I had never even seen the name “Smorgonie,” in print before.  There were only a thousand people in that village.  Finding that this great tidal wave of history had passed through my family’s home, I instantly knew that I would incorporate four true life stories from our own history into the novel.

Aside from writing, what’s your passion?

Though not a musician, I have had a lifelong love of music — classical, blues and rock.  I am on the Board of Directors of the Santa Barbara Symphony – “The Best Small City Orchestra in America,” – and take great delight being a cheerleader and fundraiser for this astonishing group of musicians.

What’s next for you?

I am sticking with great music and personalities from the Classical Era.  Next up is “Mozart, Da Ponte, Scandal,” a novel about the life and times of Lorenzo Da Ponte, the librettist for Mozart’s three greatest operas, “Don Giovanni,” “The Marriage of Figaro,” and “Cosi Fan Tutte.” Though often overlooked and uncredited, Da Ponte’s life began in and around Venice in an era when people still wore capes and masks year-round and ended eight-eight years later in early modern New York where he opened an opera house that would evolve into the Met and where he also served as the first professor of Italian at what is now Columbia University.

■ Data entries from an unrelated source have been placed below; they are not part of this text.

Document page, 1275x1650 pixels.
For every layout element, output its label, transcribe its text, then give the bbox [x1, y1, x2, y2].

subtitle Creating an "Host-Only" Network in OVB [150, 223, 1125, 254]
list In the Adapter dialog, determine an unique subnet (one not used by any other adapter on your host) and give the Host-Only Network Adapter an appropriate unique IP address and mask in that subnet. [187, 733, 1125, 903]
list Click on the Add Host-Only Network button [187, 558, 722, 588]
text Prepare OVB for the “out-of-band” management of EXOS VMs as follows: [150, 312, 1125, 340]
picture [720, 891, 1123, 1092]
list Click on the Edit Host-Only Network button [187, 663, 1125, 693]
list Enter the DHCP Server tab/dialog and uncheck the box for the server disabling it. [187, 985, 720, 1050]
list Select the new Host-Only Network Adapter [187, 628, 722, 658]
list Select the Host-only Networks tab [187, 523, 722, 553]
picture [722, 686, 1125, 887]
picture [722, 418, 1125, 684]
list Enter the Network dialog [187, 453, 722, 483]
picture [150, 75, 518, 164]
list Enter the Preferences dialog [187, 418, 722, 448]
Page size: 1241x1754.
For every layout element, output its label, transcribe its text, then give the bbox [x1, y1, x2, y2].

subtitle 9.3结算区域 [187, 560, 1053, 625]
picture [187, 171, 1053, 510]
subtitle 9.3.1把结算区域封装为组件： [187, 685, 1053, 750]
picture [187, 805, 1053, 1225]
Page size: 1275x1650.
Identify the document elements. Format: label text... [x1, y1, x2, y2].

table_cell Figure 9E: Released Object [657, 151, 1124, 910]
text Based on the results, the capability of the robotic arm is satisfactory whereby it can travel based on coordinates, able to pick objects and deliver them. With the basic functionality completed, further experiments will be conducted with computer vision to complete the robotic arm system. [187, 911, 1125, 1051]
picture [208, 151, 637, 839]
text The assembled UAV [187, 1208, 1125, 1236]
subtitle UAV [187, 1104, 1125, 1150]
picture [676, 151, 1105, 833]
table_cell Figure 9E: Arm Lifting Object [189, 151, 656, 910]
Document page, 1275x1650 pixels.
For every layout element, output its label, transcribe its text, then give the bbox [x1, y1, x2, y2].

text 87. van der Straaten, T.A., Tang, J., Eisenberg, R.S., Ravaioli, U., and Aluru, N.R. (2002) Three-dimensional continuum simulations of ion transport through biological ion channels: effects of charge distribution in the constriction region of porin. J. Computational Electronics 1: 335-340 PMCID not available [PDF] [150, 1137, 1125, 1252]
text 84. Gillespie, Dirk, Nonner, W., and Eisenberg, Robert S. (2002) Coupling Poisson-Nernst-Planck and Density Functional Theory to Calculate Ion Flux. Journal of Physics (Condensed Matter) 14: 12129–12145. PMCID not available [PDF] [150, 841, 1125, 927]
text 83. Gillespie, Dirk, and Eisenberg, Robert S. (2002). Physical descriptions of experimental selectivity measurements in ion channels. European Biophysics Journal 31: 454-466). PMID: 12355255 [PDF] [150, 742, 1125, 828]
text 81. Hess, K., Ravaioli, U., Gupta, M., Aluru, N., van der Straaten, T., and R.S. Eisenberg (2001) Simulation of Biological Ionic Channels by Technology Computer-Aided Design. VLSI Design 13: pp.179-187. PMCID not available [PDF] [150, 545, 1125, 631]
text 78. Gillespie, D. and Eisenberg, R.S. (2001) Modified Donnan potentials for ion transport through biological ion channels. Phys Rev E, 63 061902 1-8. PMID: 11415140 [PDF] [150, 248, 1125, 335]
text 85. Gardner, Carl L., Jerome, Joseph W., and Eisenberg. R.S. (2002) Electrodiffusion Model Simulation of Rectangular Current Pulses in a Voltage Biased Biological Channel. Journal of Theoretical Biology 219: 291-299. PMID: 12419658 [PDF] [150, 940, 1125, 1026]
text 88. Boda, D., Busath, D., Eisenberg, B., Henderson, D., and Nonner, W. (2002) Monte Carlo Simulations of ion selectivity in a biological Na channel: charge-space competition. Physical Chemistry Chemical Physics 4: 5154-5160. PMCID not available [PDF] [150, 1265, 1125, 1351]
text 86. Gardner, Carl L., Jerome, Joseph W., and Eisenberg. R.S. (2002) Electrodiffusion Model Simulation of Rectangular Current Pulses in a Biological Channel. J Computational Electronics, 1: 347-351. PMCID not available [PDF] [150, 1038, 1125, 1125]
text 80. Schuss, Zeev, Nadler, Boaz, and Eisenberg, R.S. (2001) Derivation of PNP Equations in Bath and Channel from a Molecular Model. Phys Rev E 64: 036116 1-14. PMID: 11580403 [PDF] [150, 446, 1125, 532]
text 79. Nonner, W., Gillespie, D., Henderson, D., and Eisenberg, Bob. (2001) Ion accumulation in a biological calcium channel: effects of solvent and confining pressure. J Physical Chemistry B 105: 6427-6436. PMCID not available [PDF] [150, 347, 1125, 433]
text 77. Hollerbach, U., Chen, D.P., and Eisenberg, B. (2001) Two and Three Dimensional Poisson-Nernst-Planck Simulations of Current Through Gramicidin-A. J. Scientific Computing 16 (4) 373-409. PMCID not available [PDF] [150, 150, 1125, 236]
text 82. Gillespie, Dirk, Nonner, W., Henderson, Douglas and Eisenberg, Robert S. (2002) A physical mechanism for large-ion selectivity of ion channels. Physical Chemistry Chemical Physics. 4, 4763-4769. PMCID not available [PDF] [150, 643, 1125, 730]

In between those years he led a rogue’s life. Da Ponte, who was born Jewish, and was converted at fourteen to Catholicism, became a priest and literary scholar who would say Mass on Sunday while whoring, drinking and gambling the other six days of the week with his friend, Casanova, the infamous role model for Don Giovanni.  Always too political for his own good, he was successively expelled from the Veneto, Venice and Vienna and had to flee debt collectors in London before making his way to New York in 1805 where he opened an Italian bookstore in Manhattan and a deli across the river in New Jersey.  He was the classic survivor, who in his day wrote a collection of operas that were considered scandalous but are today revered as some of the finest works of that genre ever created.